Emplacement (lo spazio fa il soggetto)


1. Si analizza come la struttura dello spazio costruito incorpori il potere e la asimmetria della sua
distribuzione tra i soggetti, sottolineando differenze di genere e di status. Si pensi a come nell’800 la
distinzione tra classi portava ad una pianificazione della città, o a come la discriminazione raziale portava
alla creazione dei ghetti. Abbiamo una spazializzazione delle categorie culturali, anche tra le mura
domestiche. L’organizzazione dello spazio favorisce e concretizza la riproduzione dello spazio sociale.

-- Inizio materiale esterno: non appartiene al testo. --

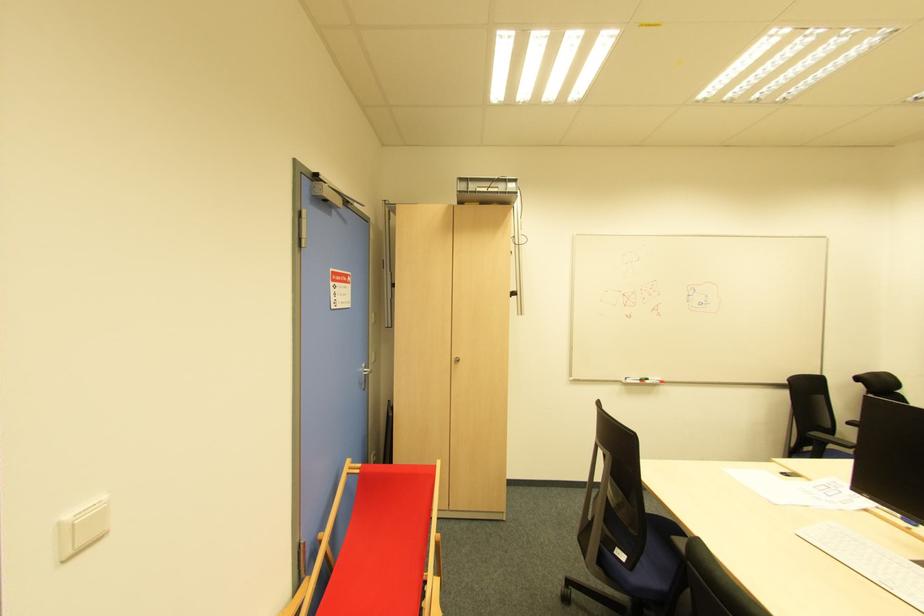
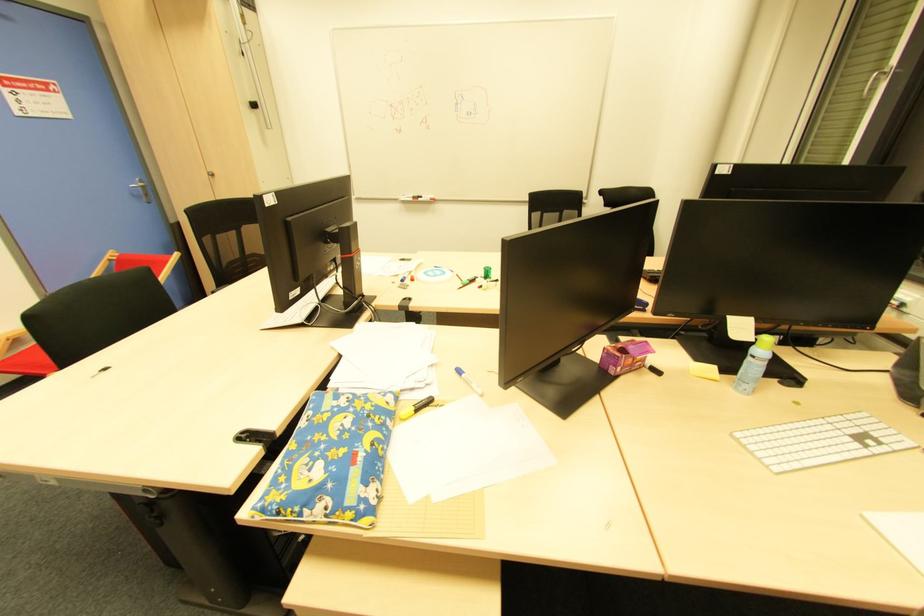
Question: In a continuous first-person perspective shot, in which direction is the camera moving?

Choices:
 (A) Left
 (B) Right
 (C) Forward
 (D) Backward

Answer: (B)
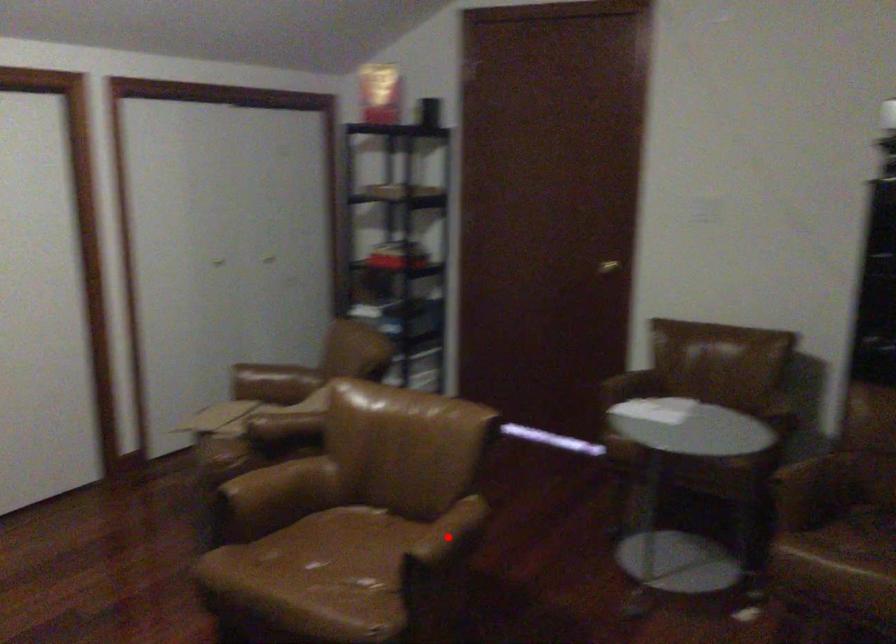
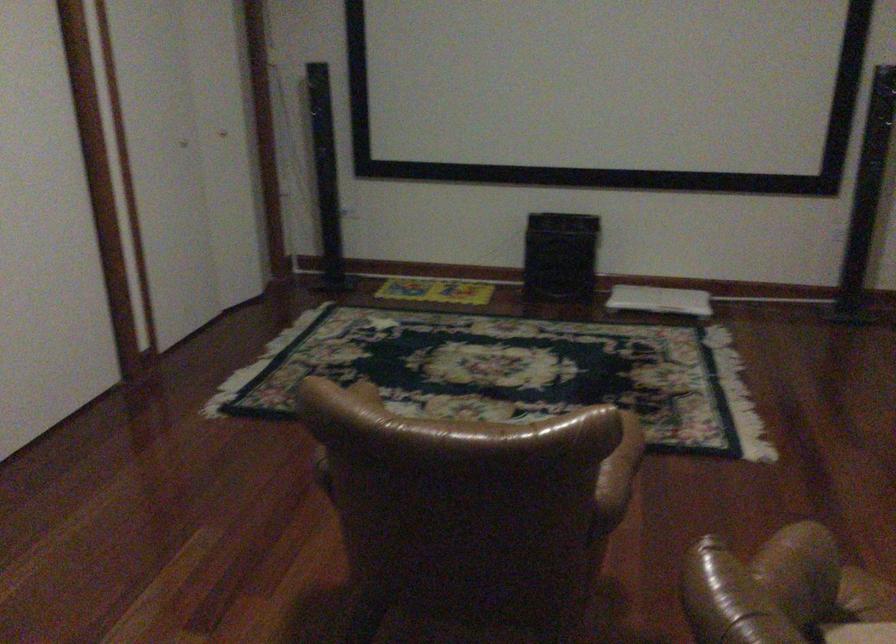
Question: I am providing you with two images of the same scene from different viewpoints. A red point is marked on the first image. At the location where the point appears in image 1, is it still visible in image 2?

Choices:
 (A) Yes
 (B) No

Answer: (B)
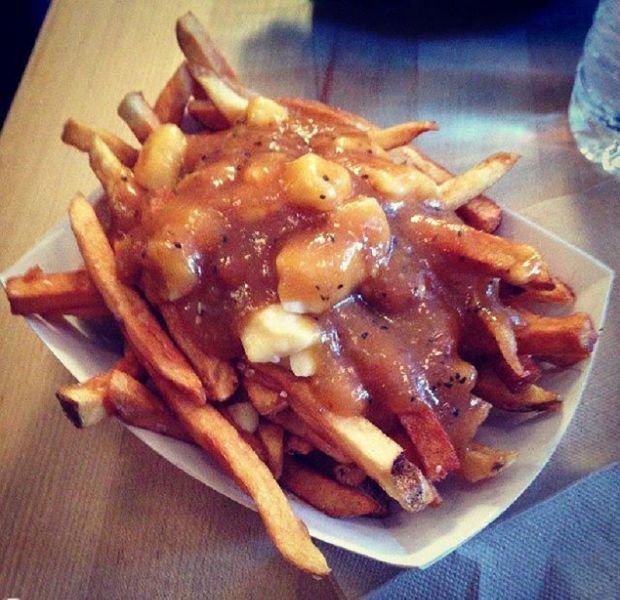
Where is `edge of napkin`? This screenshot has height=600, width=620. edge of napkin is located at coordinates (575, 484).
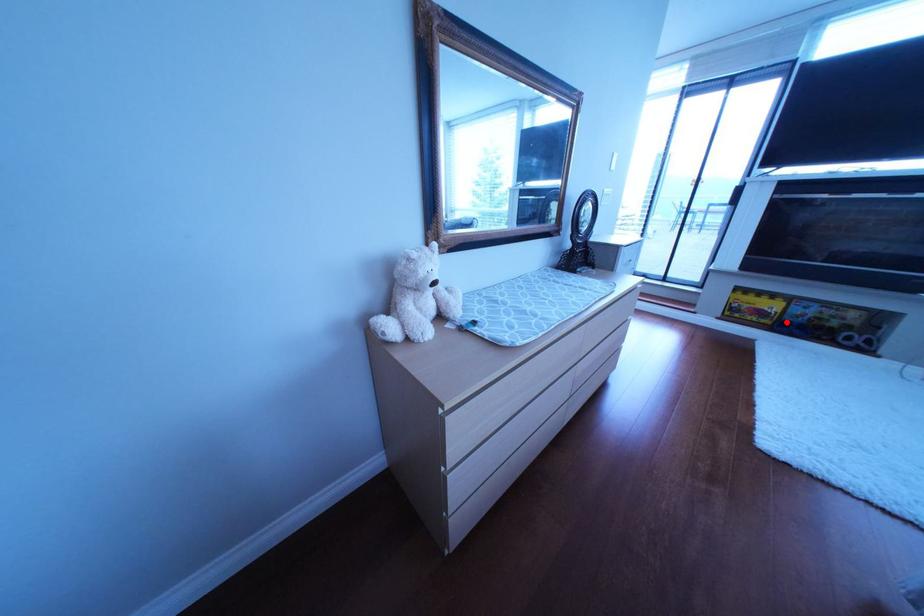
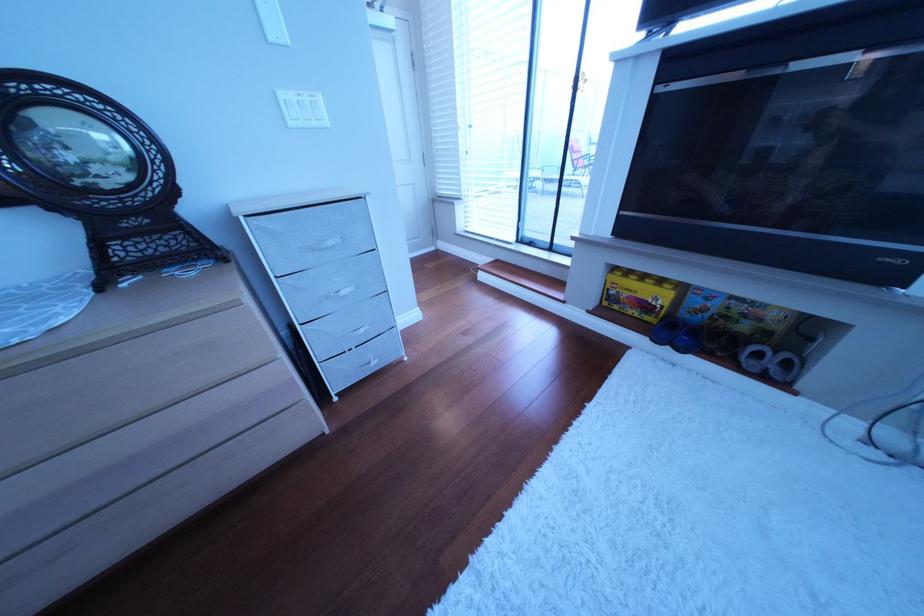
Question: A red point is marked in image1. In image2, is the corresponding 3D point closer to the camera or farther? Reply with the corresponding letter.

Choices:
 (A) The corresponding 3D point is closer.
 (B) The corresponding 3D point is farther.

Answer: (A)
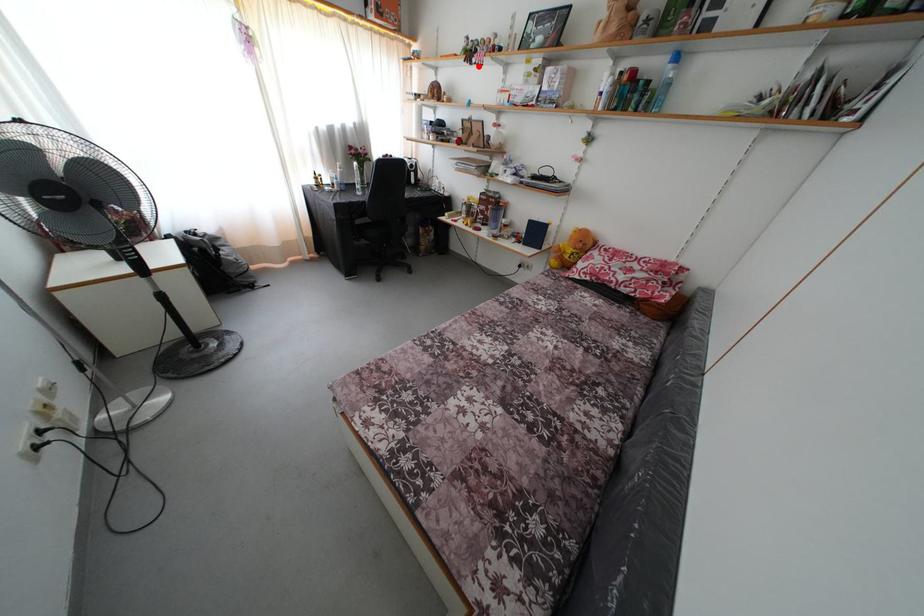
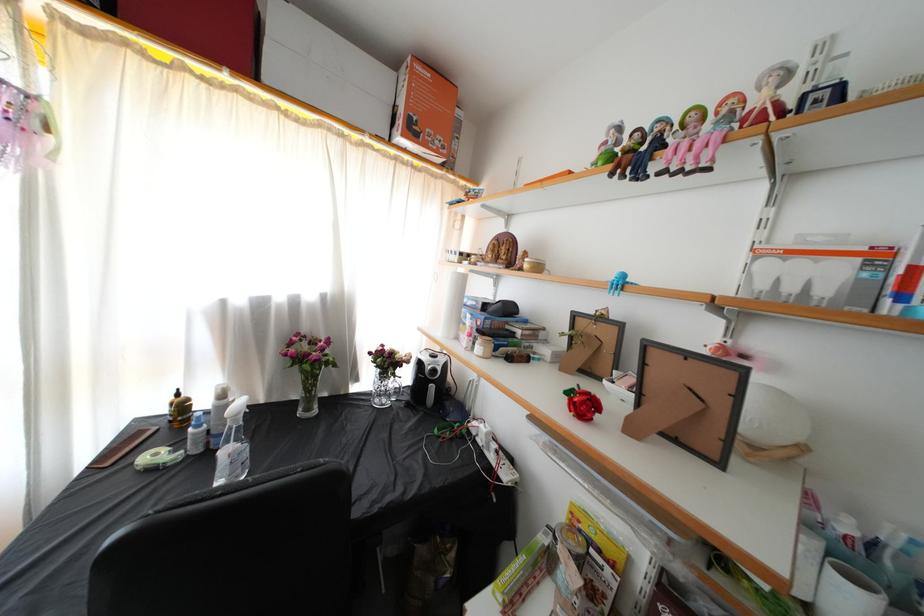
Where in the second image is the point corresponding to the highlighted location from the first image?

(659, 172)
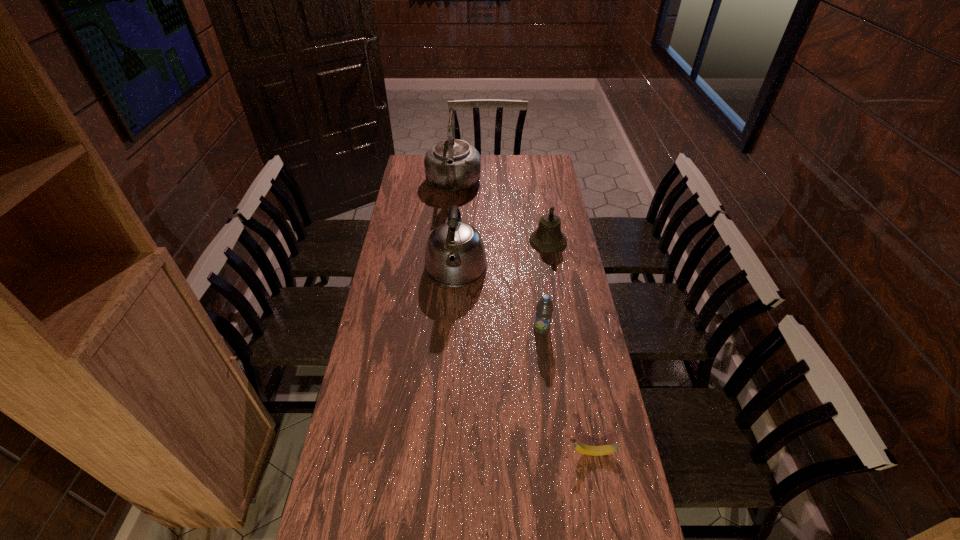
You are a GUI agent. You are given a task and a screenshot of the screen. Output one action in this format:
    pyautogui.click(x=<x>, y=<y>)
    Task: Click on the object that is at the far left corner
    The width and height of the screenshot is (960, 540).
    Given the screenshot: What is the action you would take?
    pyautogui.click(x=451, y=165)

The width and height of the screenshot is (960, 540). What are the coordinates of `vacant space at the far edge` in the screenshot? It's located at (489, 154).

This screenshot has width=960, height=540. Find the location of `vacant space at the left edge of the desktop`. vacant space at the left edge of the desktop is located at coordinates (390, 363).

Identify the location of vacant space at the far left corner of the desktop. The image size is (960, 540). (414, 173).

The width and height of the screenshot is (960, 540). I want to click on blank region between the taller kettle and the second nearest object, so click(x=497, y=257).

This screenshot has height=540, width=960. Identify the location of free space between the water bottle and the bell. (545, 285).

In order to click on free spot between the banana and the fourth shortest object in this screenshot , I will do `click(523, 361)`.

Find the location of `free spot between the bell and the farthest object`. free spot between the bell and the farthest object is located at coordinates (500, 213).

The width and height of the screenshot is (960, 540). Find the location of `free space between the banana and the water bottle`. free space between the banana and the water bottle is located at coordinates (566, 391).

Find the location of a particular element. The image size is (960, 540). vacant space that is in between the bell and the fourth shortest object is located at coordinates (502, 255).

2. Un oggetto di studio è senz’altro come lo spazio sia matrice dell’azione pubblica e del comportamento
politico. Lo spazio urbano è stato a volte il vettore che ha favorito movimenti sociali di protesta, sostiene
quindi la democrazia, la piazza/università è un luogo che crea interazioni strette tra soggetti e che favorisce
la circolazione degli eventi.

3. Studio della prossemica, la relazione tra corpo e spazio, cioè tra corpo, percezione e costruzione
dell’identità. Lo spazio è il medium attraverso il quale si creano le relazioni sociali, favorendole
(engagement) o inibendole (estrangement).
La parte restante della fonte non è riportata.